Activity: Please print each entry below exactly as it stands, but without any pictures.
** Excerpted data follows **
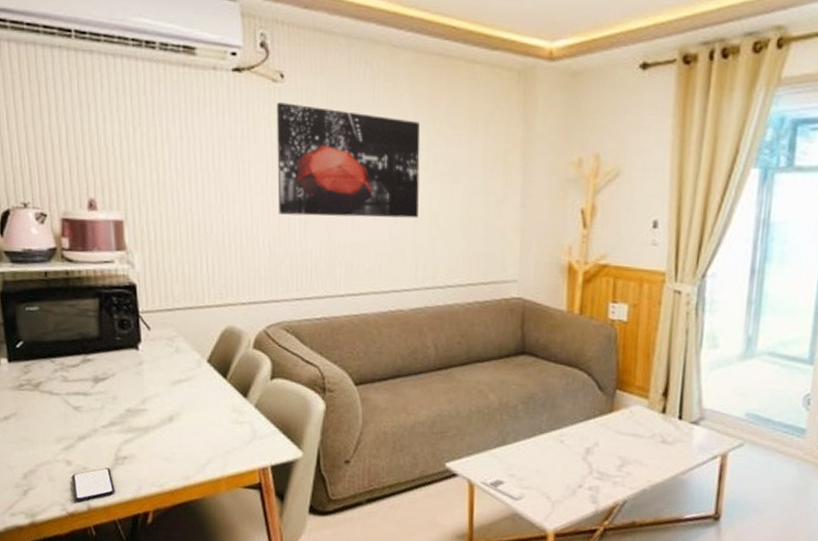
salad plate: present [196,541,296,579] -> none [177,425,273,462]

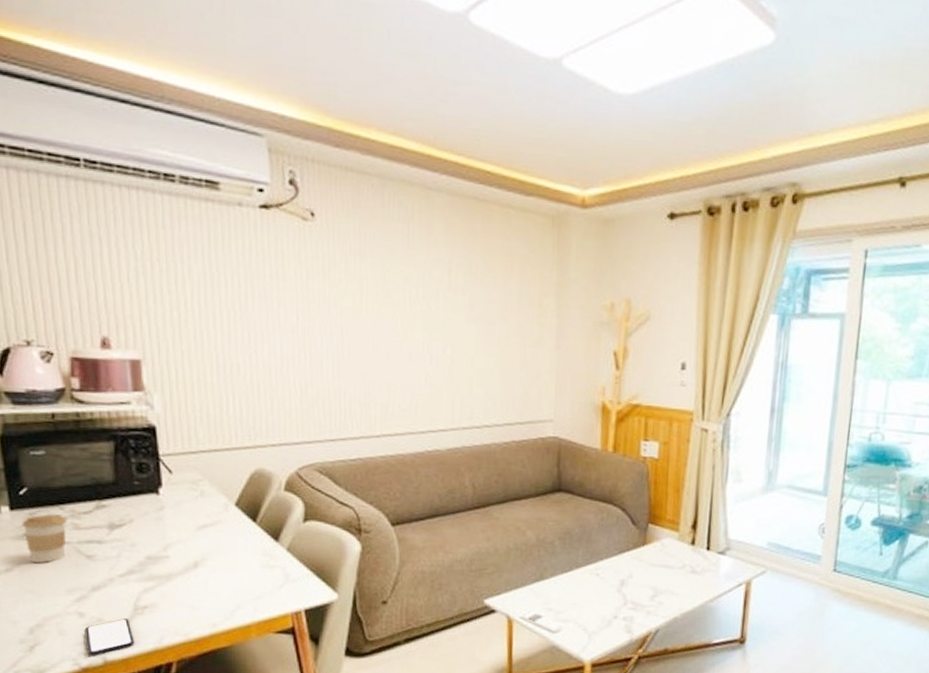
coffee cup: none [18,366,57,413] -> present [22,514,67,563]
wall art: present [276,102,420,219] -> none [306,241,456,359]

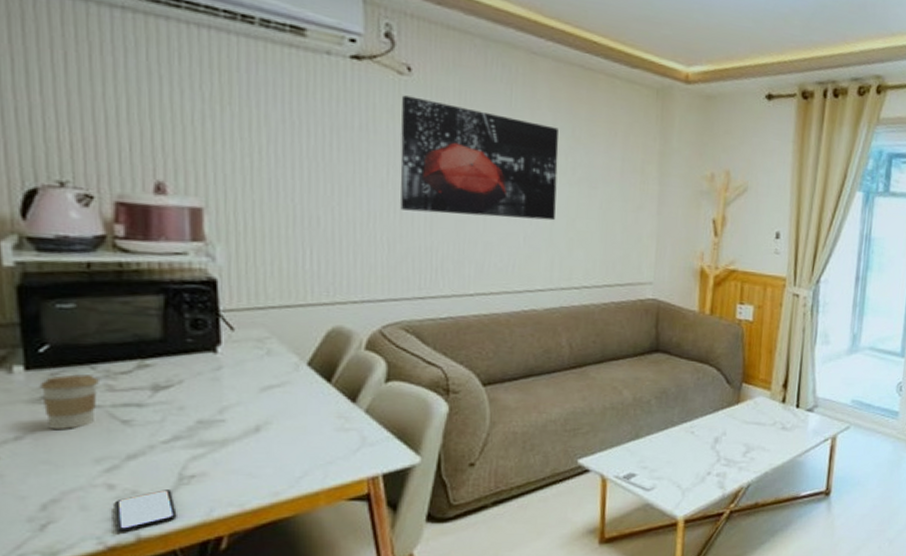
wall art: none [306,241,456,359] -> present [400,95,559,221]

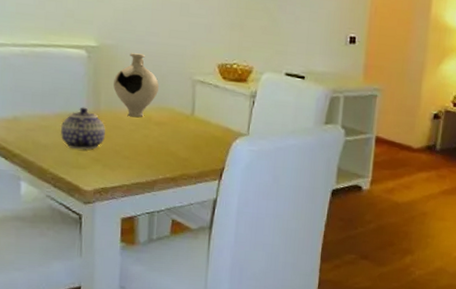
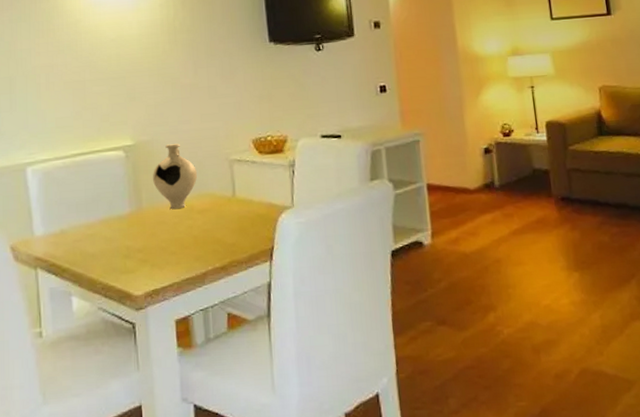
teapot: present [61,107,105,150] -> none [107,208,150,254]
** End of Excerpted data **
Answer to this task:
salad plate: present [196,541,296,579] -> none [177,425,273,462]

coffee cup: none [18,366,57,413] -> present [22,514,67,563]
wall art: present [276,102,420,219] -> none [306,241,456,359]

wall art: none [306,241,456,359] -> present [400,95,559,221]

teapot: present [61,107,105,150] -> none [107,208,150,254]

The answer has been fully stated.